A startup já reuniu investimento de business angels (investidores privados) e esteve, de junho a setembro, num programa da aceleradora TechStars, tendo sido uma das 11 empresas escolhidas entre as mais de mil que se candidataram.
A aplicação que está a ser desenvolvida pela Didimo conta com a parceria da Gema Digital, empresa que desenvolve aplicações e jogos interativos, salas imersivas, hologramas, realidade virtual para eventos e museus. O software desenvolvido pela equipa da Universidade do Porto chegou a passar pela Web Summit (quando ainda era na Irlanda), em 2015, e venceu, nesse ano, a primeira edição do iUP25k, o Concurso de Ideias de Negócio da Universidade do Porto.

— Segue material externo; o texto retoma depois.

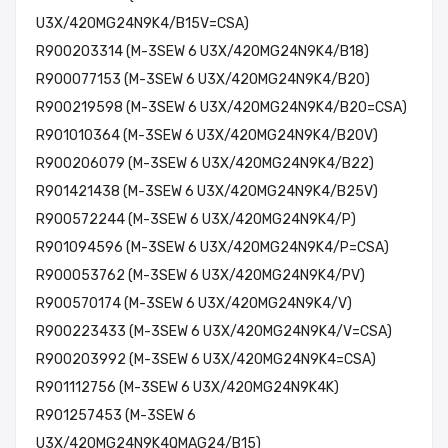
U3X/420MG24N9K4/B15V=CSA)
R900203314 (M-3SEW 6 U3X/420MG24N9K4/B18)
R900077153 (M-3SEW 6 U3X/420MG24N9K4/B20)
R900219598 (M-3SEW 6 U3X/420MG24N9K4/B20=CSA)
R901010364 (M-3SEW 6 U3X/420MG24N9K4/B20V)
R900206079 (M-3SEW 6 U3X/420MG24N9K4/B22)
R901421438 (M-3SEW 6 U3X/420MG24N9K4/B25V)
R900572244 (M-3SEW 6 U3X/420MG24N9K4/P)
R901094596 (M-3SEW 6 U3X/420MG24N9K4/P=CSA)
R900053762 (M-3SEW 6 U3X/420MG24N9K4/PV)
R900570174 (M-3SEW 6 U3X/420MG24N9K4/V)
R900223433 (M-3SEW 6 U3X/420MG24N9K4/V=CSA)
R900203992 (M-3SEW 6 U3X/420MG24N9K4=CSA)
R901112756 (M-3SEW 6 U3X/420MG24N9K4K)
R901257453 (M-3SEW 6
U3X/420MG24N9K4QMAG24/B15)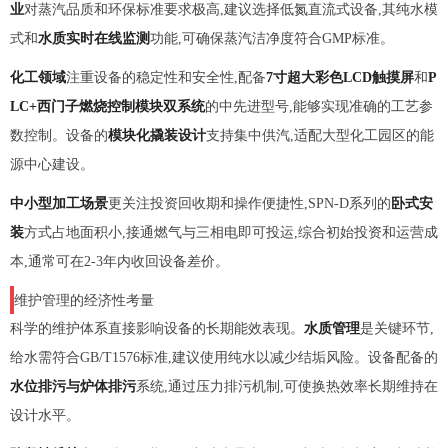
业
对蒸汽品质和环保标准要求极高,建议选择低氮直流式设备,其纯水模
式和
水质实时在线监测
功能,可确保蒸汽洁净度符合GMP标准。
化工领域
注重设备的稳定性和安全性,配备
7寸超大彩色LCD触摸屏
和
P
LC+西门子燃烧控制模块双系统
的中先进型号,能够实现准确的工艺参
数控制。设备的
模块化撬装设计
支持集中供汽,适配大型化工园区的能
源中心建设。
中小型加工场景
更关注投资回收期和操作便捷性,SPN-D系列的
卧式安
装
方式占地面积小,接通燃气与三相电即可投运,综合初始投资和运营成
本,通常可在2-3年内收回设备差价。
维护管理的经济性考量
科学的维护体系直接影响设备的长期能效表现。
水质管理
是关键环节,
给水需符合GB/T1576标准,建议使用纯水以减少结垢风险。设备配备的
水位排污与炉体排污
系统,通过压力排污机制,可使换热效率长期维持在
设计水平。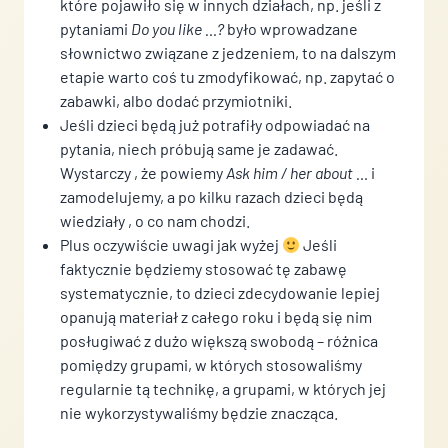
które pojawiło się w innych działach, np. jeśli z
pytaniami
Do you like …?
było wprowadzane
słownictwo związane z jedzeniem, to na dalszym
etapie warto coś tu zmodyfikować, np. zapytać o
zabawki, albo dodać przymiotniki.
Jeśli dzieci będą już potrafiły odpowiadać na
pytania, niech próbują same je zadawać.
Wystarczy , że powiemy
Ask him / her about …
i
zamodelujemy, a po kilku razach dzieci będą
wiedziały , o co nam chodzi.
Plus oczywiście uwagi jak wyżej
Jeśli
faktycznie będziemy stosować tę zabawę
systematycznie, to dzieci zdecydowanie lepiej
opanują materiał z całego roku i będą się nim
posługiwać z dużo większą swobodą – różnica
pomiędzy grupami, w których stosowaliśmy
regularnie tą technikę, a grupami, w których jej
nie wykorzystywaliśmy będzie znacząca.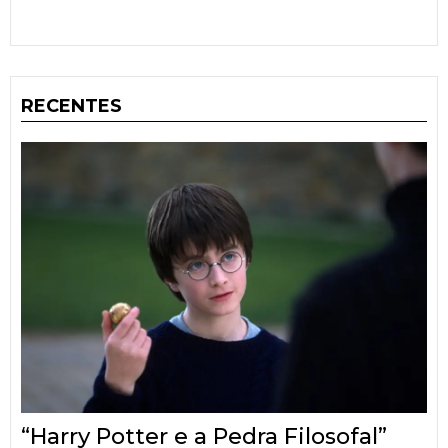
RECENTES
“Harry Potter e a Pedra Filosofal”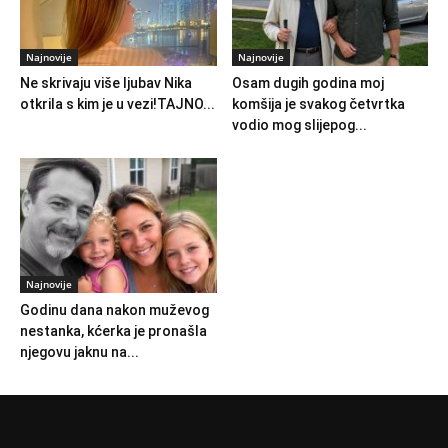
Najnovije
Najnovije
Ne skrivaju više ljubav Nika
Osam dugih godina moj
otkrila s kim je u vezi!TAJNO...
komšija je svakog četvrtka
vodio mog slijepog...
Najnovije
Godinu dana nakon muževog
nestanka, kćerka je pronašla
njegovu jaknu na...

A líder da startup, Verónica Orvalho, foi ainda escolhida para fazer parte da Women Startup Challenge, promovido pela Women Who Tech, um concurso internacional para startups lideradas por mulheres que trabalham nas áreas de realidade virtual e inteligência artificial. A investigadora é uma das dez finalistas e vai apresentar a Didimo e representar Portugal na Google, em Nova Iorque, a 15 de fevereiro.